A pang of tenderness swept over her. She would never be able to thank Alexandra enough for coming to stay with Atticus. She considered herself a heel for ever having been sarcastic to her aunt, who in spite of her corsets had a certain defenselessness plus a certain fineness Jean Louise would never have. She is the last of her kind, she thought. No wars had ever touched her, and she had lived through three; nothing had disturbed that world of hers, where gentlemen smoked on the porch or in hammocks, where ladies fanned themselves gently and drank cool water.

“How’s Hank doing?”

“He’s doing beautifully, hon. You know he was made Man of the Year by the Kiwanis Club. They gave him a lovely scroll.”

“No, I didn’t.”

Man of the Year by the Kiwanis Club, a postwar Maycomb innovation, usually meant Young Man Going Places.

“Atticus was so proud of him. Atticus says he doesn’t know the meaning of the word contract yet, but he’s doing fine with taxation.”

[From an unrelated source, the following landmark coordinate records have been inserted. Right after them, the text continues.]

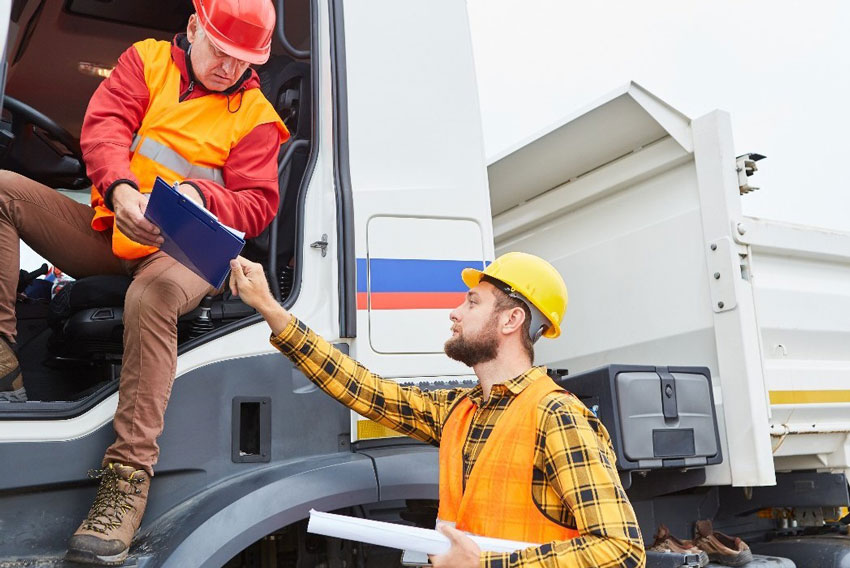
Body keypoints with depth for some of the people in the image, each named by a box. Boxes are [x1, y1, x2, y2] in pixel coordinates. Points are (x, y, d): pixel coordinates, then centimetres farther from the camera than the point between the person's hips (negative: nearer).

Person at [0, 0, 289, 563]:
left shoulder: (255, 115, 6)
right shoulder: (147, 60, 12)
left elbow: (258, 203, -2)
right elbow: (103, 127, -3)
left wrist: (199, 196, -23)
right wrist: (122, 189, -24)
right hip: (109, 230, 4)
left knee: (153, 295, -39)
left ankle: (128, 480, -38)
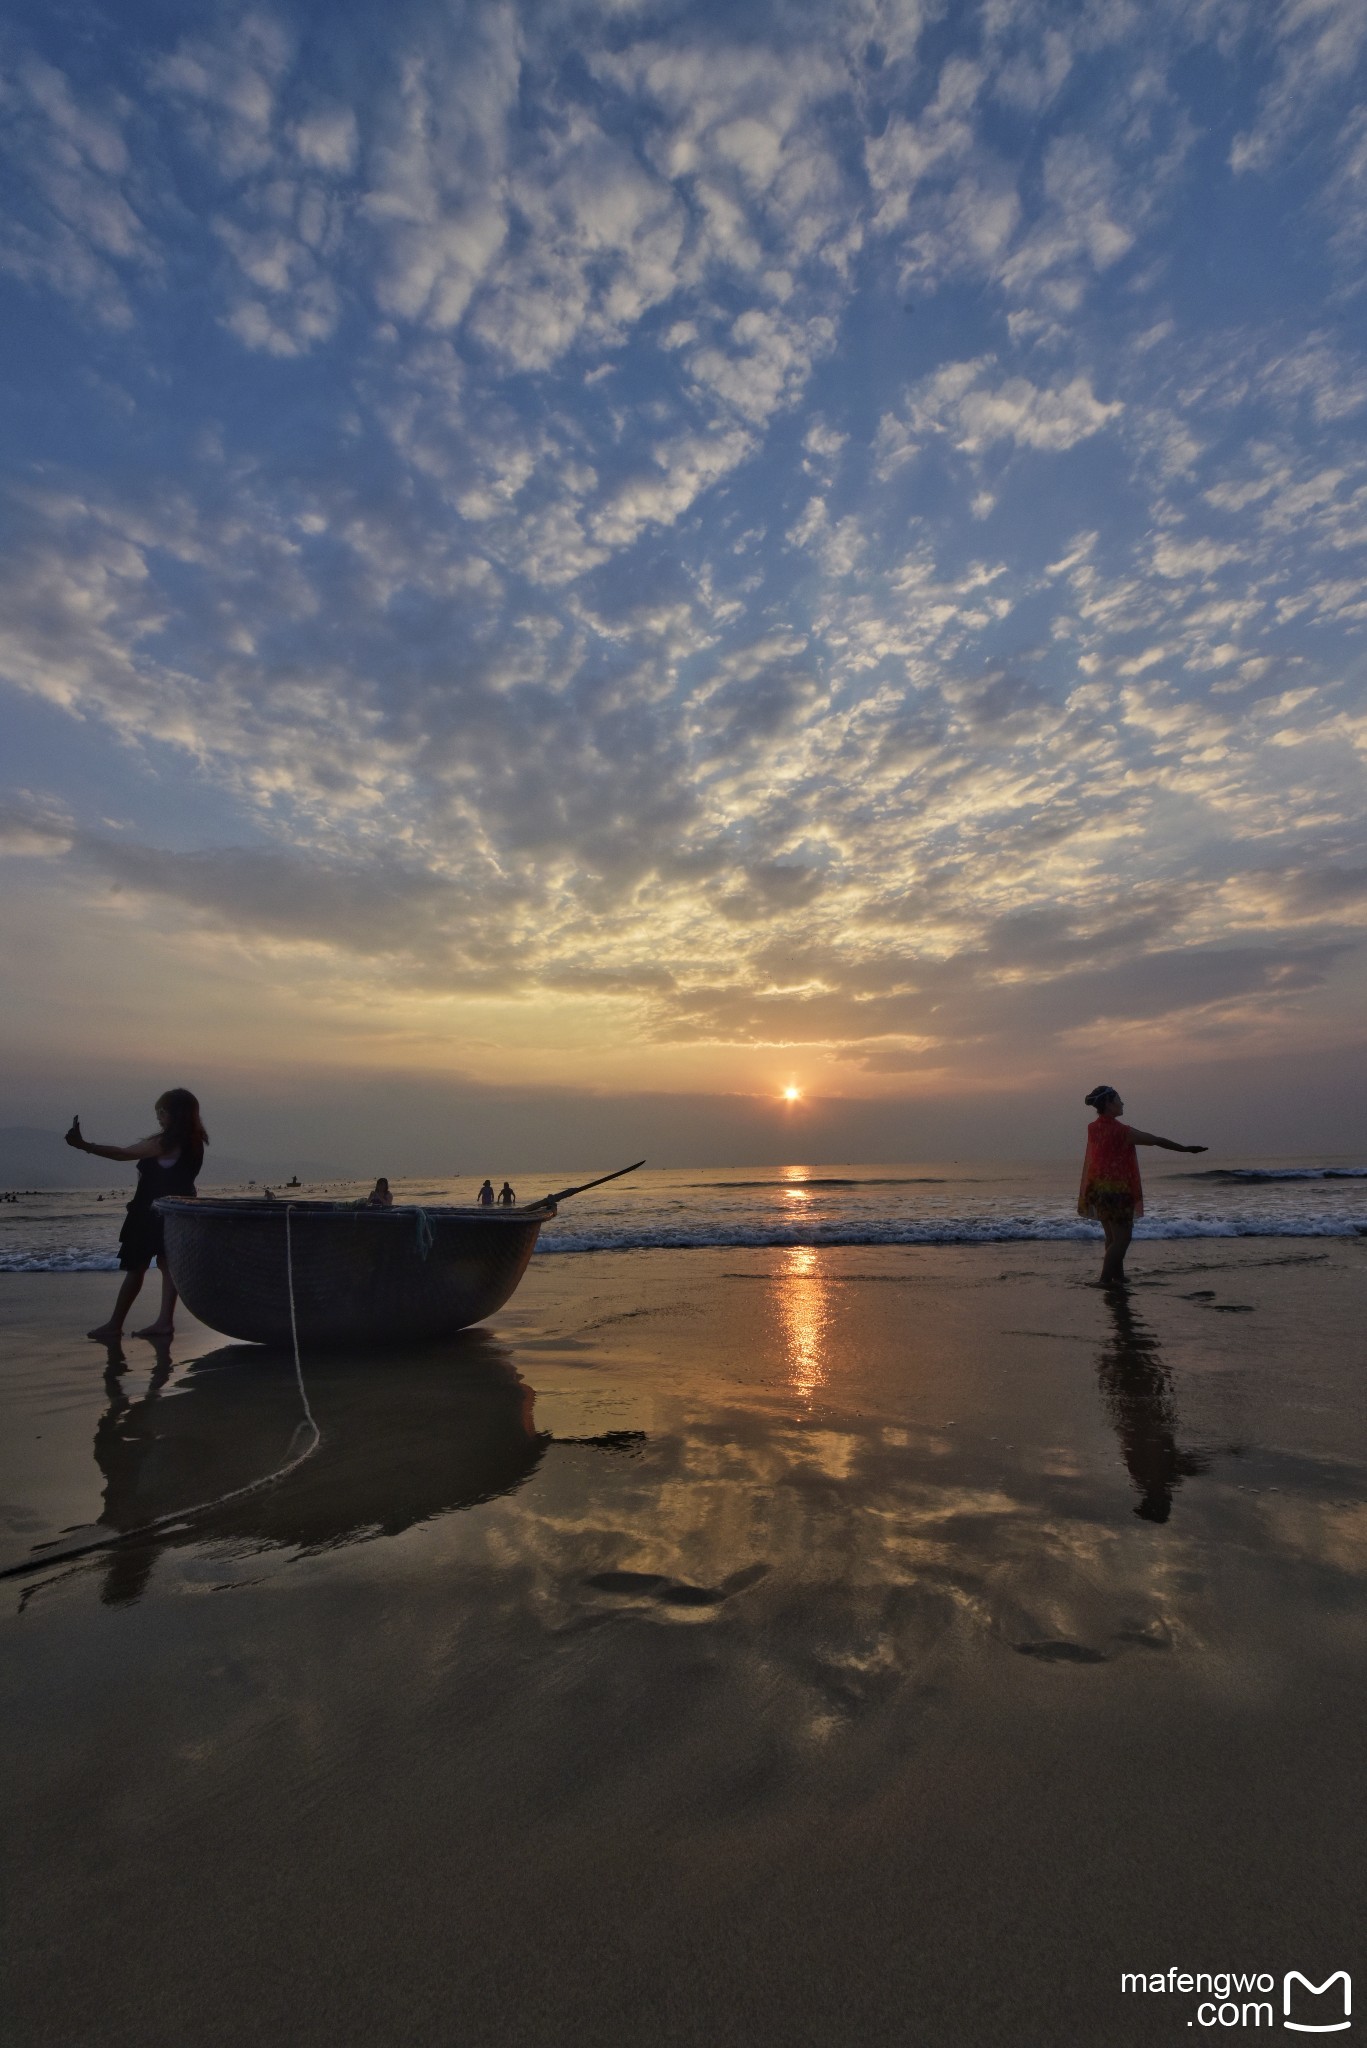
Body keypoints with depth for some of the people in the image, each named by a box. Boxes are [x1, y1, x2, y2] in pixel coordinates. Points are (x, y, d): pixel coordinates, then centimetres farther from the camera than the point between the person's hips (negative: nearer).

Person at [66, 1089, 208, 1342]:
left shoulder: (166, 1143, -20)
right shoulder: (192, 1141, 3)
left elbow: (123, 1154, -18)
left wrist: (84, 1145, -18)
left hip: (153, 1213, -8)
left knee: (135, 1267, 1)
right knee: (167, 1263, 9)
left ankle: (115, 1325, 10)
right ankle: (165, 1321, 9)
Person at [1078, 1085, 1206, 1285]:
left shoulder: (1093, 1128, 3)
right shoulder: (1121, 1131, -16)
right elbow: (1156, 1140, -7)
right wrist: (1186, 1149, 5)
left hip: (1097, 1188, 7)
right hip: (1117, 1190, -7)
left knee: (1112, 1236, 17)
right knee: (1122, 1237, -1)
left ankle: (1118, 1276, 25)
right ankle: (1105, 1280, -7)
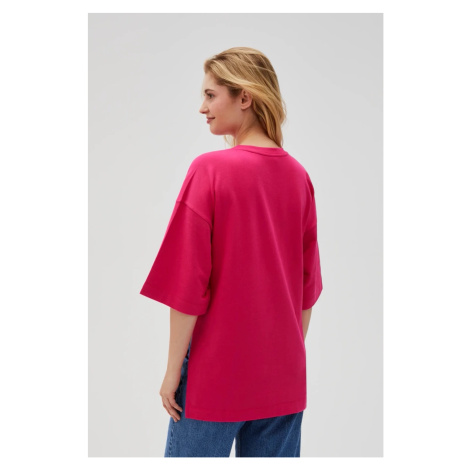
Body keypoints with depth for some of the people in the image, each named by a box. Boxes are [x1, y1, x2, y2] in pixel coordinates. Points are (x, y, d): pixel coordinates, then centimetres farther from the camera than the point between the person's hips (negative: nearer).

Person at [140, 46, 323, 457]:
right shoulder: (298, 175, 2)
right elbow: (309, 284, 8)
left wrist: (173, 369, -6)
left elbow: (188, 282, -15)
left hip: (217, 371, -5)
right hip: (285, 376, 5)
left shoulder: (209, 170, -15)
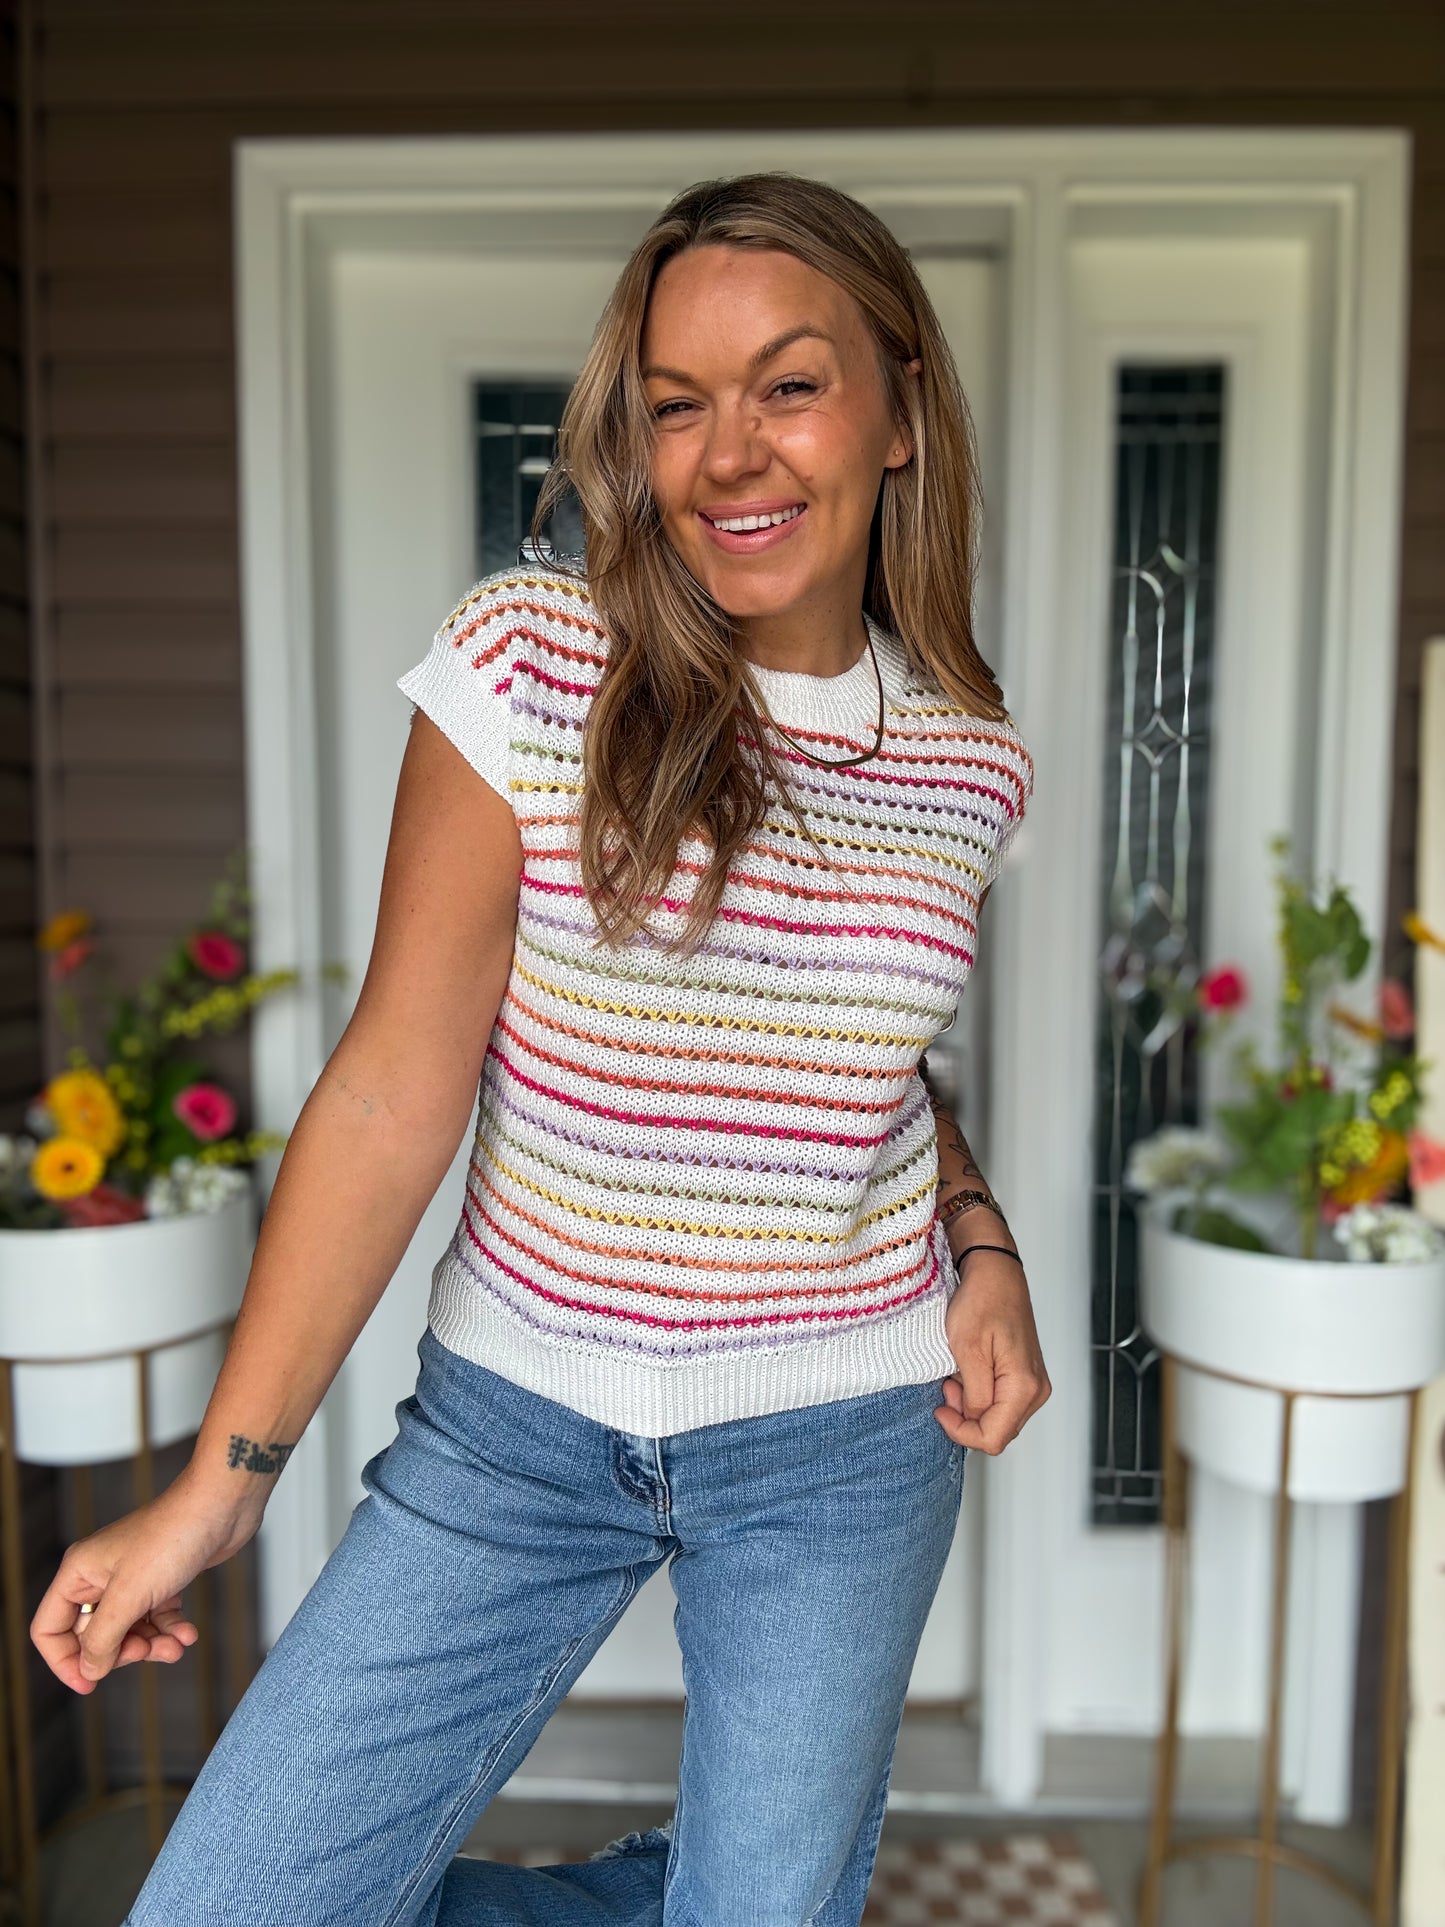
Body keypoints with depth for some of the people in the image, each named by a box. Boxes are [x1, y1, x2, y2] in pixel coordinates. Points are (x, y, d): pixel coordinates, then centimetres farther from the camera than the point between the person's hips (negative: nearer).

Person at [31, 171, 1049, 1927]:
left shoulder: (970, 760, -1)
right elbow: (390, 1100, -11)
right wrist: (219, 1483, -9)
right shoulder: (529, 664, -12)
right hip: (516, 1418, -1)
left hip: (842, 1445, 2)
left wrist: (985, 1248, -1)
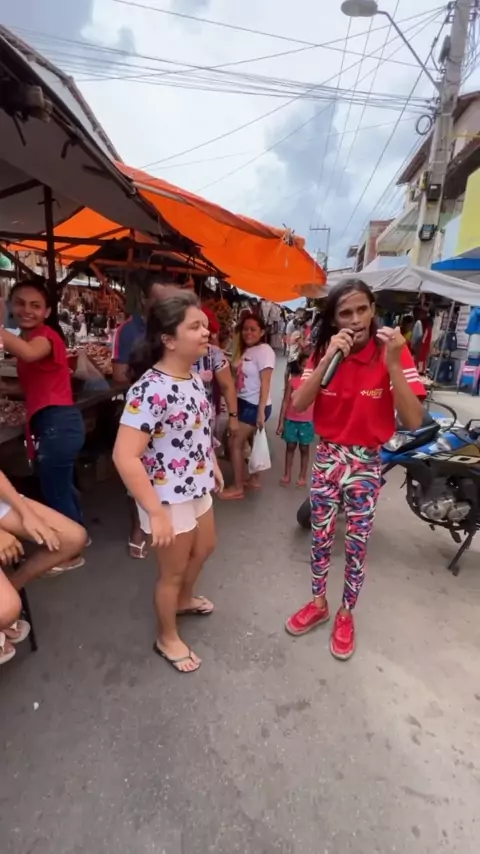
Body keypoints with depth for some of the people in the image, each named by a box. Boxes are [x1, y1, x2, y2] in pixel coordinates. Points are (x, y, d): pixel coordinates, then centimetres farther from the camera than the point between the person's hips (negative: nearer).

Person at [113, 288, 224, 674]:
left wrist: (214, 465, 18)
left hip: (197, 487, 9)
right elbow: (125, 456, -32)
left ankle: (185, 599, 58)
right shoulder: (151, 389, -29)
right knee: (173, 570, 13)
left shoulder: (194, 376, -1)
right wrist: (156, 513, -29)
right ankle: (168, 638, 42)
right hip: (169, 497, -8)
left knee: (205, 548, 28)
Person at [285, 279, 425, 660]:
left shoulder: (392, 352, -12)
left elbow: (414, 421, -21)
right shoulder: (325, 352, -2)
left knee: (357, 545, 12)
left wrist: (392, 364, -29)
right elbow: (298, 405, -16)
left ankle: (346, 615, 36)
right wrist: (329, 359, -25)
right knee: (321, 537, 15)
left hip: (367, 463, -2)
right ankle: (318, 604, 39)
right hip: (328, 458, 3)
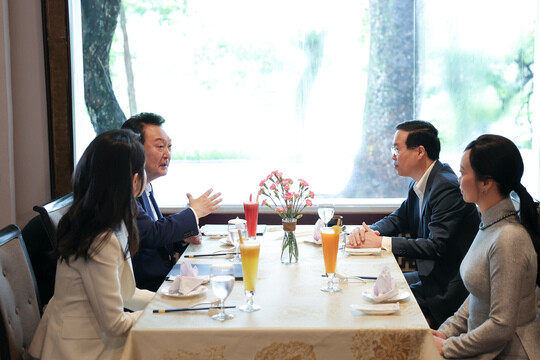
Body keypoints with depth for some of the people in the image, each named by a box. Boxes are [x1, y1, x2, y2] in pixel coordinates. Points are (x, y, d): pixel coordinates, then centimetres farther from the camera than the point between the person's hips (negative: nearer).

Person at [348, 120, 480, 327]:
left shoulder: (446, 187, -21)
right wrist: (368, 231, -4)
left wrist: (382, 242, -23)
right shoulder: (420, 184, 10)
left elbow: (437, 247, -26)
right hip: (432, 276, 10)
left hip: (449, 288, -10)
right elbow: (398, 220, 19)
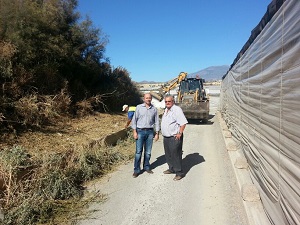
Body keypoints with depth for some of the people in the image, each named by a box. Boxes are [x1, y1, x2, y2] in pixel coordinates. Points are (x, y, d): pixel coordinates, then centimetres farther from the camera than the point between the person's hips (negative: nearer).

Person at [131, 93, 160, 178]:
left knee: (148, 152, 9)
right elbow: (134, 119, 0)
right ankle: (136, 170, 7)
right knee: (138, 152, -2)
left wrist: (157, 133, 6)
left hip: (150, 132, 2)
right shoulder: (139, 107, 1)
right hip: (140, 131, -2)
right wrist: (134, 132, -6)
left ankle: (146, 167, 24)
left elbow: (156, 121, 9)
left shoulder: (154, 109, 6)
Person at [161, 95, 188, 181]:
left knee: (176, 155, -3)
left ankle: (179, 173, 8)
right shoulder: (166, 110, 14)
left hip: (174, 137, -9)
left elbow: (183, 123, -20)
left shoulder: (177, 110, -15)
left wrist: (180, 133, -20)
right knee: (168, 155, 18)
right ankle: (171, 169, 34)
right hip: (166, 137, 9)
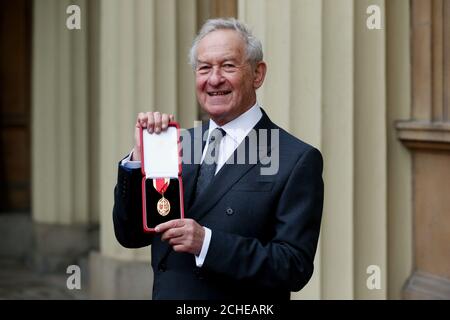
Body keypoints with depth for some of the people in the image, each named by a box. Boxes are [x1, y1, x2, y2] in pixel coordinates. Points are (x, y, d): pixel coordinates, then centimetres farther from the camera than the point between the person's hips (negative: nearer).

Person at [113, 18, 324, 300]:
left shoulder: (297, 160, -14)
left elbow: (295, 267, -18)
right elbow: (130, 235, 1)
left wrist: (207, 242, -27)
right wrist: (140, 158, -13)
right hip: (166, 293, 5)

Jean Louise grinned. Her father said it took at least five years to learn law after one left law school: one practiced economy for two years, learned Alabama Pleading for two more, reread the Bible and Shakespeare for the fifth. Then one was fully equipped to hold on under any conditions.

“What would you say if Hank became your nephew?”

Alexandra stopped drying her hands on the dishtowel. She turned and looked sharply at Jean Louise. “Are you serious?”

“I might be.”

“Don’t be in a hurry, honey.”

“Hurry? I’m twenty-six, Aunty, and I’ve known Hank forever.”

“Yes, but—”

“What’s the matter, don’t you approve of him?”

“It’s not that, it’s—Jean Louise, dating a boy is one thing, but marrying him’s another. You must take all things into account. Henry’s background—”

“—is literally the same as mine. We grew up in each other’s pockets.”

“There’s a drinking streak in that family—”

“Aunty, there’s a drinking streak in every family.”